Soweit der Kläger eine Identität zwischen dem VEB und der neu gegründeten GmbH für den Zeitraum der
Gründungsphase bis zur Eintragung der GmbH in das Handelsregister annimmt, ist dem Senat nicht ersichtlich, auf
welche Rechtsgrundlage er diese Annahme stützt. Zwar wird, wie sich aus § 7 der Verordnung zur Umwandlung von
volkseigenen Kombinaten, Betrieben und Einrichtungen in Kapitalgesellschaften vom 01.03.1990 (GBl. I S. 107)
ergibt, die Umwandlung mit der Eintragung der GmbH in das Register, vorliegend am 09.11.1990, wirksam und der
VEB ist erloschen. Dies bedeutet aber nicht, dass die in der notariellen Umwandlungserklärung vom 23.06.1990 zum
Stichtag des Übergangs des Vermögens aus der bisherigen Fondsinhaberschaft des VEB auf die GmbH keine
Bedeutung zukommen würde. Vielmehr sind dem VEB durch die von der Staatlichen Finanzrevision bestätigte
Abschluss- wie die Eröffnungsbilanz vom 18.06.1990 mit dem genannten Stichtag jegliche Fonds und damit auch
sämtliche Betriebsmittel entzogen und auf die in Gründung befindliche GmbH übergegangen. Bezüglich der
Modalitäten der Gründung und Tätigkeit einer GmbH weist auch § 4 Abs. 3 der Umwandlungsverordnung auf das
GmbH-Gesetz hin. Daraus ergibt sich jedoch nicht, dass im Fall der Umwandlung eines VEB in der Phase der
Gründung der GmbH eine Vor-GmbH nicht entstehen könnte, sondern - wie der Kläger offensichtlich meint - bis zur
Eintragung der GmbH alles unter dem Dach des aufzulösenden VEB abliefe. Vielmehr war mit der
Umwandlungserklärung vom 23.06.1990 dem VEB mit dem Stichtag 01.06.1990 jegliches Vermögen und damit
jegliche Möglichkeit entzogen, am 30.06.1990 tatsächlich noch als produzierender Betrieb am Wirtschaftsleben
teilzunehmen.
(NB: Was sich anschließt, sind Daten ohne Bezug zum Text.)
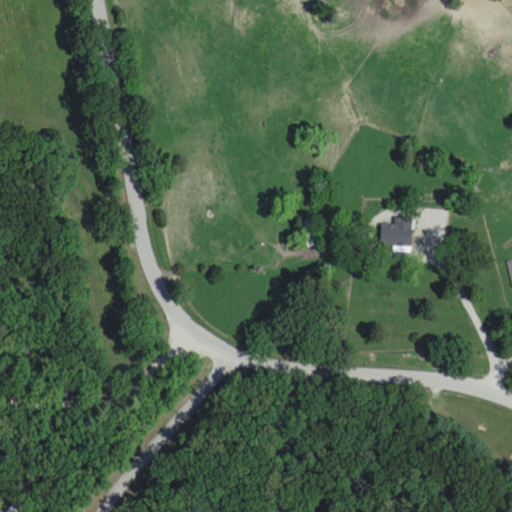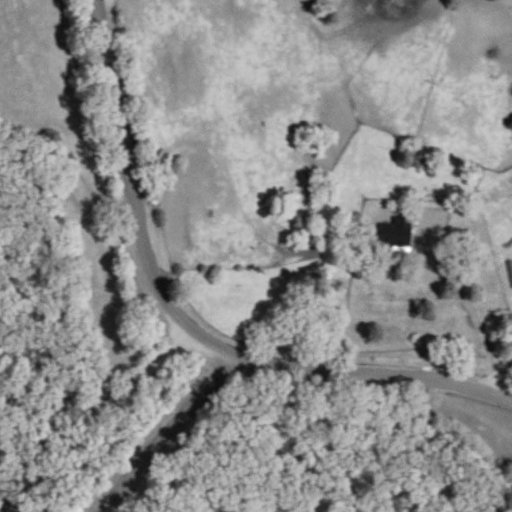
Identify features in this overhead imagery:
building: (394, 233)
building: (314, 239)
road: (155, 271)
road: (467, 301)
road: (186, 323)
road: (497, 373)
road: (108, 393)
road: (166, 435)
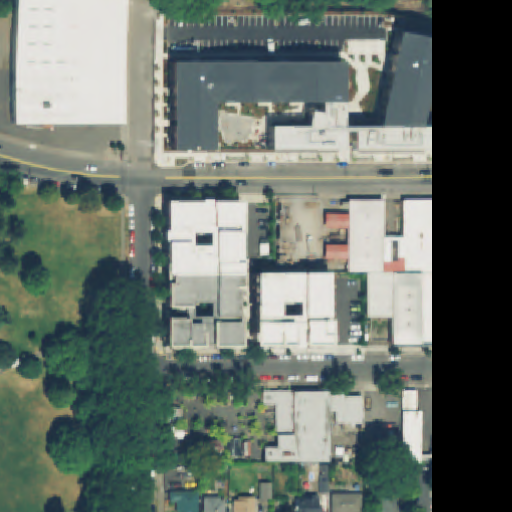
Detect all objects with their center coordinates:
building: (477, 3)
building: (485, 4)
road: (257, 39)
building: (65, 62)
building: (70, 64)
building: (244, 82)
building: (430, 91)
building: (334, 98)
road: (70, 173)
road: (327, 180)
road: (295, 212)
road: (251, 215)
road: (490, 231)
road: (460, 240)
parking lot: (473, 240)
building: (335, 251)
building: (337, 252)
road: (143, 261)
building: (200, 273)
building: (201, 274)
building: (423, 282)
building: (424, 283)
building: (290, 310)
building: (289, 311)
road: (342, 324)
road: (69, 351)
park: (60, 356)
road: (288, 367)
road: (473, 368)
road: (482, 405)
road: (452, 411)
building: (307, 424)
building: (409, 427)
building: (299, 428)
building: (409, 429)
building: (498, 437)
building: (499, 444)
building: (499, 456)
building: (323, 480)
building: (501, 481)
building: (236, 487)
building: (326, 487)
building: (470, 487)
building: (479, 488)
building: (265, 492)
building: (266, 495)
road: (425, 495)
building: (386, 496)
building: (184, 501)
building: (186, 502)
building: (384, 502)
building: (345, 503)
building: (348, 503)
building: (307, 504)
building: (213, 505)
building: (243, 505)
building: (305, 505)
building: (501, 506)
building: (213, 507)
building: (246, 507)
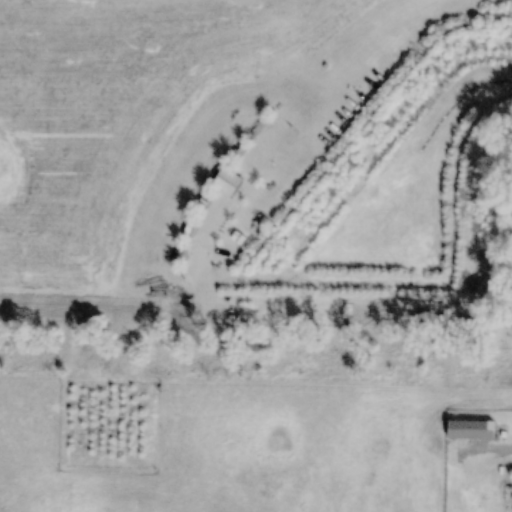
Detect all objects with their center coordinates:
building: (471, 430)
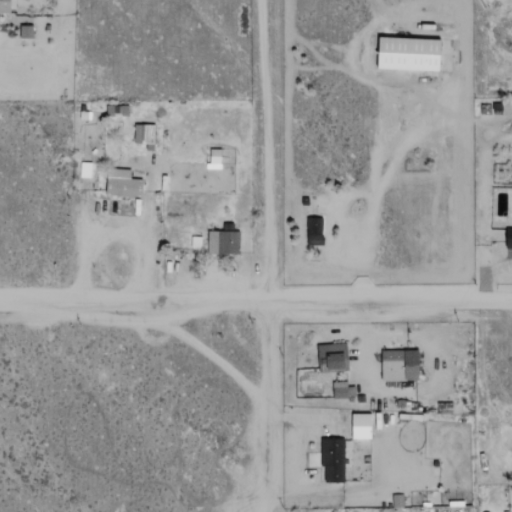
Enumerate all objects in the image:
building: (5, 6)
building: (26, 31)
building: (409, 53)
building: (143, 133)
building: (215, 158)
building: (123, 184)
road: (158, 192)
road: (376, 194)
building: (315, 231)
road: (122, 232)
building: (509, 238)
building: (223, 240)
road: (267, 256)
road: (256, 302)
building: (332, 355)
building: (400, 365)
building: (342, 390)
road: (307, 417)
building: (362, 426)
building: (333, 459)
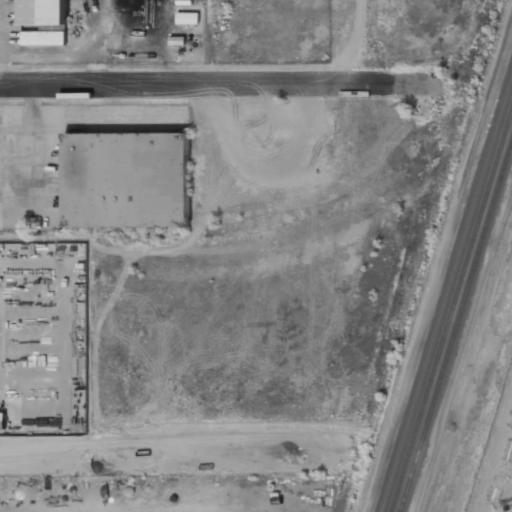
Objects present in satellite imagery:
building: (44, 13)
building: (187, 18)
building: (44, 38)
road: (216, 90)
building: (126, 179)
railway: (447, 296)
railway: (452, 312)
railway: (456, 328)
building: (3, 420)
road: (76, 453)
Selbst wenn der Kläger meinen sollte, dass sein Arbeitsverhältnis am 30.06.1990 noch zum VEB und
nicht zu der GmbH in Gründung bestand, hätte zu diesem Zeitpunkt ein produzierender Betrieb nicht mehr bestanden.
Der Hinweis des Klägers auf § 613 a BGB geht ins Leere, weil zum 30.06.1990 in der DDR für das Zustandekommen
und den bestand von Arbeitsrechtsverhältnissen noch das Arbeitsgesetzbuch der DDR vom 16.06.1977 (GBl. I S.
185) galt.
Aus den genannten Gründen war auf die Berufung der Beklagten das Urteil des Sozialgerichts Dresden aufzuheben
und die Klage abzuweisen.
Die Kostenentscheidung beruht auf § 193 Abs. 1 SGG.
Gründe für eine Zulassung der Revision liegen nicht vor (§ 160 Abs. 2 SGG).